Transcribed page contents:
▬▬▬▬▬▬▬▬▬▬

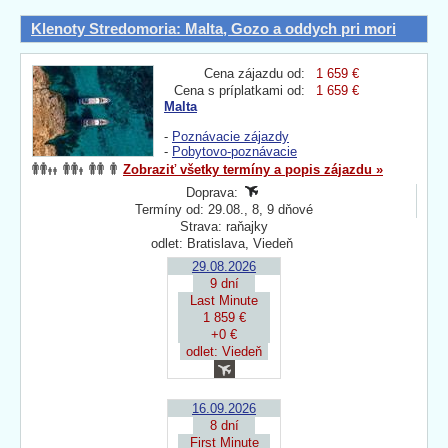
Klenoty Stredomoria: Malta, Gozo a oddych pri mori
Cena zájazdu od:
1 659 €
Cena s príplatkami od:
1 659 €
Malta
-
Poznávacie zájazdy
-
Pobytovo-poznávacie
Zobraziť všetky termíny a popis zájazdu »
Doprava:
Termíny od: 29.08., 8, 9 dňové
Strava: raňajky
odlet: Bratislava, Viedeň
29.08.2026
9 dní
Last Minute
1 859 €
+0 €
odlet: Viedeň
16.09.2026
8 dní
First Minute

▬▬▬▬▬▬▬▬▬▬

| Description of the task |
Since the pictures are not wanted, write out the rest of the data exactly as it reads.

| Finished exercise |
Klenoty Stredomoria: Malta, Gozo a oddych pri mori
Cena zájazdu od:
1 659 €
Cena s príplatkami od:
1 659 €
Malta
-
Poznávacie zájazdy
-
Pobytovo-poznávacie
Zobraziť všetky termíny a popis zájazdu »
Doprava:
Termíny od: 29.08., 8, 9 dňové
Strava: raňajky
odlet: Bratislava, Viedeň
29.08.2026
9 dní
Last Minute
1 859 €
+0 €
odlet: Viedeň
16.09.2026
8 dní
First Minute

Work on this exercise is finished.